_Task instructions_
Rewrite the lines below, substituting "barcode" for every occurrence of "catalogue / barcode" and changing nothing else.

_Records for the task_
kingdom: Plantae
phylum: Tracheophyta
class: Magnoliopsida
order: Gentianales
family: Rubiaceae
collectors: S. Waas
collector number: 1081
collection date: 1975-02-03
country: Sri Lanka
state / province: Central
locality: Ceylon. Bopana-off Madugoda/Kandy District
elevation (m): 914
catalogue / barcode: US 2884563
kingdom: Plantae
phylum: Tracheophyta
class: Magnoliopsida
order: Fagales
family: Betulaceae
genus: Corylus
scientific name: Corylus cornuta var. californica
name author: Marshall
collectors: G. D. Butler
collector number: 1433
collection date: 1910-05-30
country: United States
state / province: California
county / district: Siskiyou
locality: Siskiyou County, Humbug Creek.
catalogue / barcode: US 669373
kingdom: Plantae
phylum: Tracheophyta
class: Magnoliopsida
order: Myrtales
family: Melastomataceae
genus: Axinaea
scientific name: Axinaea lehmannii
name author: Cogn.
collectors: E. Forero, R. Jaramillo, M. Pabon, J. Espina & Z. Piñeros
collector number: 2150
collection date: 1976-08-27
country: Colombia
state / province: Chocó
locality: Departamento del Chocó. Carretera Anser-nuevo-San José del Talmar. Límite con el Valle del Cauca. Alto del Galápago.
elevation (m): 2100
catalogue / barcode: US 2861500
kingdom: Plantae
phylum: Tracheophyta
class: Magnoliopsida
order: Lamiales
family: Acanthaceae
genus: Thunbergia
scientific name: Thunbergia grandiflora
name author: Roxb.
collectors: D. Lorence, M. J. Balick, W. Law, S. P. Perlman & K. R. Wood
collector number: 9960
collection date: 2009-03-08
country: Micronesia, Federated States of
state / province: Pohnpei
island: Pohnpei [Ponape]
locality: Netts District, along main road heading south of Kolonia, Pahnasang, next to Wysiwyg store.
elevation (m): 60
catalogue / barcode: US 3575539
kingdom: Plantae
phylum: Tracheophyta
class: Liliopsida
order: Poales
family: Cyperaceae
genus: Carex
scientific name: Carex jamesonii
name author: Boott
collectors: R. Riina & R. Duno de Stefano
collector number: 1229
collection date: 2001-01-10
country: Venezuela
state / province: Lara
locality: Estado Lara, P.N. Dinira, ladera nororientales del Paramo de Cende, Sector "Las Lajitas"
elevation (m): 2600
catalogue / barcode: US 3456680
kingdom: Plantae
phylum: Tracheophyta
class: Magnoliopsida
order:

_Output for this task_
kingdom: Plantae
phylum: Tracheophyta
class: Magnoliopsida
order: Gentianales
family: Rubiaceae
collectors: S. Waas
collector number: 1081
collection date: 1975-02-03
country: Sri Lanka
state / province: Central
locality: Ceylon. Bopana-off Madugoda/Kandy District
elevation (m): 914
barcode: US 2884563
kingdom: Plantae
phylum: Tracheophyta
class: Magnoliopsida
order: Fagales
family: Betulaceae
genus: Corylus
scientific name: Corylus cornuta var. californica
name author: Marshall
collectors: G. D. Butler
collector number: 1433
collection date: 1910-05-30
country: United States
state / province: California
county / district: Siskiyou
locality: Siskiyou County, Humbug Creek.
barcode: US 669373
kingdom: Plantae
phylum: Tracheophyta
class: Magnoliopsida
order: Myrtales
family: Melastomataceae
genus: Axinaea
scientific name: Axinaea lehmannii
name author: Cogn.
collectors: E. Forero, R. Jaramillo, M. Pabon, J. Espina & Z. Piñeros
collector number: 2150
collection date: 1976-08-27
country: Colombia
state / province: Chocó
locality: Departamento del Chocó. Carretera Anser-nuevo-San José del Talmar. Límite con el Valle del Cauca. Alto del Galápago.
elevation (m): 2100
barcode: US 2861500
kingdom: Plantae
phylum: Tracheophyta
class: Magnoliopsida
order: Lamiales
family: Acanthaceae
genus: Thunbergia
scientific name: Thunbergia grandiflora
name author: Roxb.
collectors: D. Lorence, M. J. Balick, W. Law, S. P. Perlman & K. R. Wood
collector number: 9960
collection date: 2009-03-08
country: Micronesia, Federated States of
state / province: Pohnpei
island: Pohnpei [Ponape]
locality: Netts District, along main road heading south of Kolonia, Pahnasang, next to Wysiwyg store.
elevation (m): 60
barcode: US 3575539
kingdom: Plantae
phylum: Tracheophyta
class: Liliopsida
order: Poales
family: Cyperaceae
genus: Carex
scientific name: Carex jamesonii
name author: Boott
collectors: R. Riina & R. Duno de Stefano
collector number: 1229
collection date: 2001-01-10
country: Venezuela
state / province: Lara
locality: Estado Lara, P.N. Dinira, ladera nororientales del Paramo de Cende, Sector "Las Lajitas"
elevation (m): 2600
barcode: US 3456680
kingdom: Plantae
phylum: Tracheophyta
class: Magnoliopsida
order:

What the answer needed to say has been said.